What did one four year old say to two five year olds?
My old neighbors had the cutest little girl. She was only about a year younger than my girls and she had the sweestest four year old lisp. It always made me smile. One afternoon I overheard a conversation amongst the three of them that peaked my interest. They had just finished playing ball and sat in a neat row along the curb beside our house.
“Whaddya’ wanna’ do now,” Carly asked.
Taylor & Kayla both shrugged in response, “We dunno’.”
Each girl balanced their bent elbows against their knees so they could rest their faces in their cupped palms staring off into the street. After a few minutes Carly started fiddling with her nose. Taylor seemed to be a little bothered, but Kayla didn’t even notice. Carly eventually pulled her finger out of her nose and turned her finger slowly, carefully examining her newfound icky treasure. About this time her nine year old brother saw what she was doing and yelled for her to put her snot away.

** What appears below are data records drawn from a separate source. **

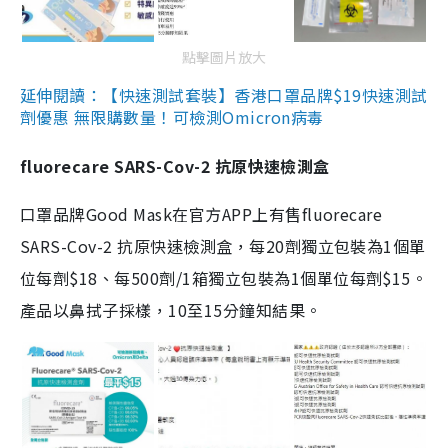
點擊圖片放大
延伸閱讀：【快速測試套裝】香港口罩品牌$19快速測試
劑優惠 無限購數量！可檢測Omicron病毒
fluorecare SARS-Cov-2 抗原快速檢測盒
口罩品牌Good Mask在官方APP上有售fluorecare
SARS-Cov-2 抗原快速檢測盒，每20劑獨立包裝為1個單
位每劑$18、每500劑/1箱獨立包裝為1個單位每劑$15。
產品以鼻拭子採樣，10至15分鐘知結果。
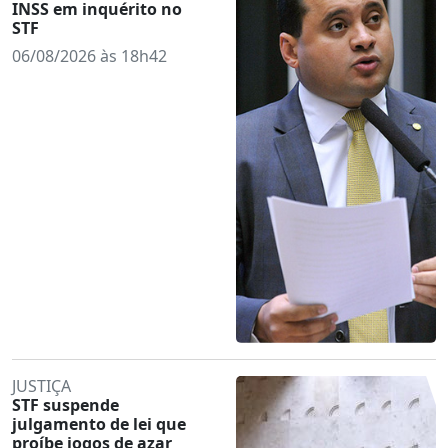
INSS em inquérito no
STF
06/08/2026 às 18h42
JUSTIÇA
STF suspende
julgamento de lei que
proíbe jogos de azar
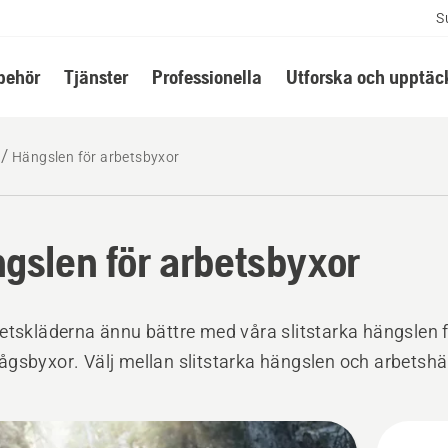
S
lbehör
Tjänster
Professionella
Utforska och upptäc
Hängslen för arbetsbyxor
gslen för arbetsbyxor
etskläderna ännu bättre med våra slitstarka hängslen 
gsbyxor. Välj mellan slitstarka hängslen och arbetshä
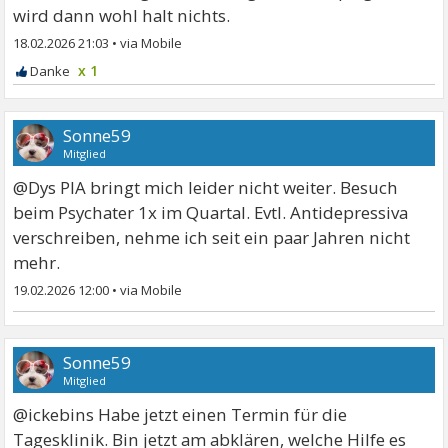
wird dann wohl halt nichts.
18.02.2026 21:03
•
x 1
Sonne59
Mitglied
@Dys PIA bringt mich leider nicht weiter. Besuch
beim Psychater 1x im Quartal. Evtl. Antidepressiva
verschreiben, nehme ich seit ein paar Jahren nicht
mehr.
19.02.2026 12:00
•
Sonne59
Mitglied
@ickebins Habe jetzt einen Termin für die
Tagesklinik. Bin jetzt am abklären, welche Hilfe es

Carly took one last look at her finger and in the sweetest, most innocent voice asked the girls, “Do you want it?’
Taylor made a face and pulled her head back, mimicking the sassy manner she picked up from home. “No Carly,” she instructed, “put that away.”

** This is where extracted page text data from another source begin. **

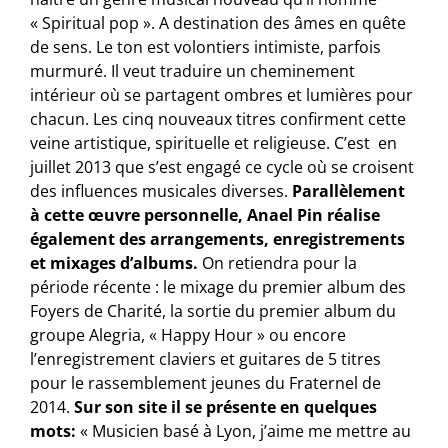
« Spiritual pop ». A destination des âmes en quête
de sens. Le ton est volontiers intimiste, parfois
murmuré. Il veut traduire un cheminement
intérieur où se partagent ombres et lumières pour
chacun. Les cinq nouveaux titres confirment cette
veine artistique, spirituelle et religieuse. C’est en
juillet 2013 que s’est engagé ce cycle où se croisent
des influences musicales diverses.
Parallèlement
à cette œuvre personnelle, Anael Pin réalise
également des arrangements, enregistrements
et mixages d’albums.
On retiendra pour la
période récente : le mixage du premier album des
Foyers de Charité, la sortie du premier album du
groupe Alegria, « Happy Hour » ou encore
l’enregistrement claviers et guitares de 5 titres
pour le rassemblement jeunes du Fraternel de
2014.
Sur son site il se présente en quelques
mots:
« Musicien basé à Lyon, j’aime me mettre au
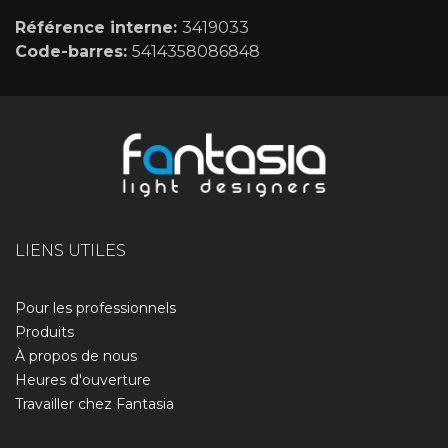
Référence interne:
3419033
Code-barres:
5414358086848
LIENS UTILES
Pour les professionnels
Produits
À propos de nous​
Heures d'ouverture
Travailler chez Fantasia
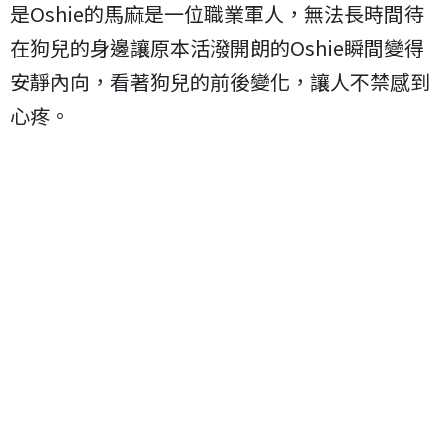
是Oshie的馬麻是一位職業軍人，無法長時間待
在狗兒的身邊讓原本活潑開朗的Oshie瞬間變得
安靜內向，看著狗兒的前後變化，讓人不禁感到
心疼。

Carly turned to Kayla and repeat the offer. Kayla looked up and simply replied, “No, thank you.”
At that Carly popped the piece of dry snot in her mouth and stood up, signaling for the girls to do the same, and off they went to play some more.
Later that evening my husband and I met Carly’s parents for drinks. I had intended to bring it up as soon as we got to their house, but decided to wait until we had a few drinks in us. Three hours and several drinks later I had yet to tell them. Somewhere between the first and fourth drink I started thinking that drunk or sober there’s never really a good time to tell your friends their kid likes to eat her own boogers.
Rolling credits…
http://www.youtube.com/watch?v=byKyvMVFL_U
This is the way I look at it…if you don’t tell your friend when their child is four, their child’s third-grade teacher may tell them during a parent-teacher conference…much more embarrassing for both of us…a-hem…both of them…hypothetically speaking, of course.